===== Trecho selecionado

Nosso Lar, a República de Chico Xavier


Por Breno  Lucano

Quando pensamos no paraíso mítico de algumas religiões, rapidamente temos uma visão idealizada, de um mundo fora do mundo. Os desejos não realizados numa sociedade historicamente constituída são transportados para um novo topos, como igualdade e respeito mútuo, bem como a eliminação da fome, solidão e exclusão. E Nosso Lar, a república elaborada por Chico Xavier, é o exemplo espírita mais comum.

A teoria política de Xavier possui, como em outros expoentes religiosos, natureza teocrática. No filme temos a emblemática figura do governador, interpretado por Othon Bastos. O personagem toma de forma caricata a figura do príncipe de Bossuet, embora peque por parecer mais interessado em passar lições morais.

==========
===== Dados fornecidos

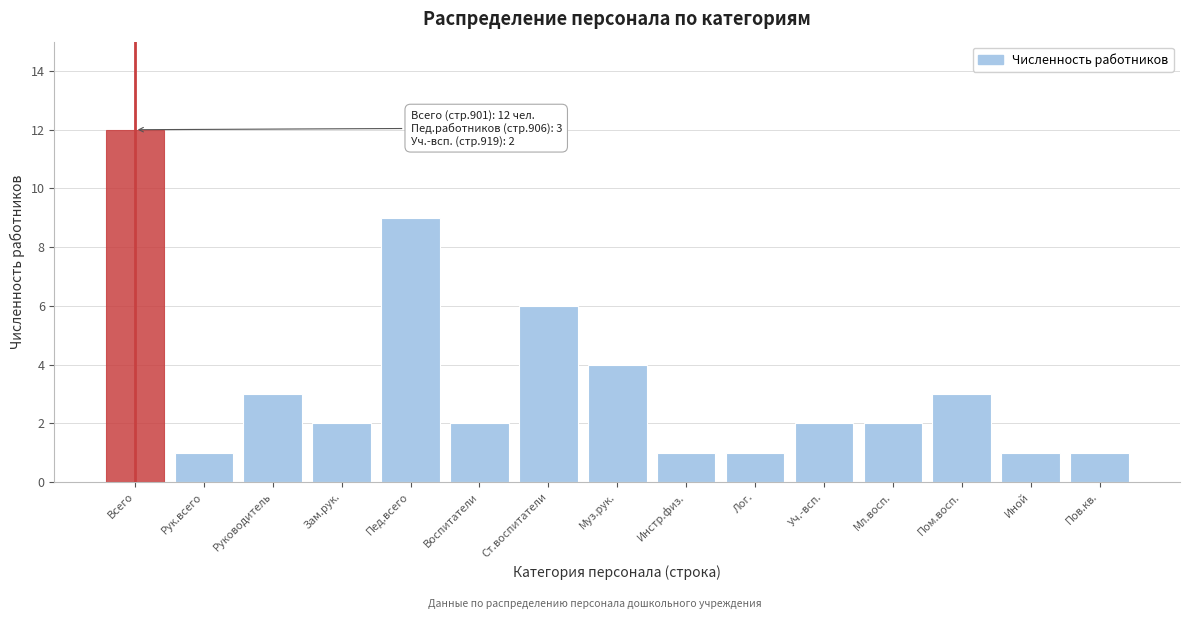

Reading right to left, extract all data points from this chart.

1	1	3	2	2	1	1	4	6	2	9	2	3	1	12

==========
===== Dados fornecidos

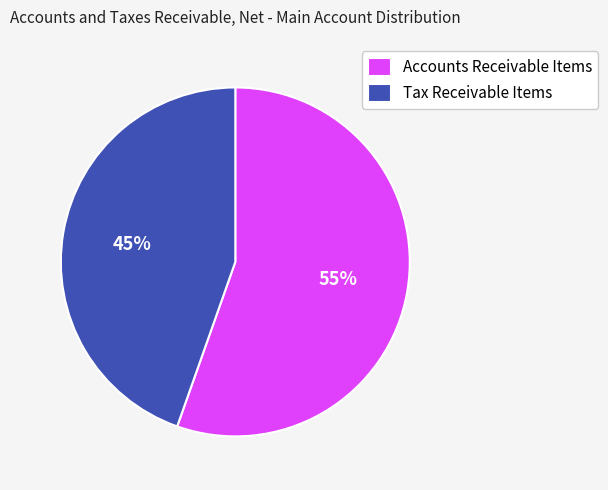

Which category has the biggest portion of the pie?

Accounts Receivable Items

==========

● **Lista de atividades**
1. No trecho sobre Nosso Lar, quem interpreta o governador no filme?
2. Copie do trecho sobre Nosso Lar a parte que vai de "Nosso Lar, a República de" até "espírita mais comum.", incluindo ambas as expressões.

● **Respostas por item**
1. Othon Bastos.

2.
Nosso Lar, a República de Chico Xavier


Por Breno  Lucano

Quando pensamos no paraíso mítico de algumas religiões, rapidamente temos uma visão idealizada, de um mundo fora do mundo. Os desejos não realizados numa sociedade historicamente constituída são transportados para um novo topos, como igualdade e respeito mútuo, bem como a eliminação da fome, solidão e exclusão. E Nosso Lar, a república elaborada por Chico Xavier, é o exemplo espírita mais comum.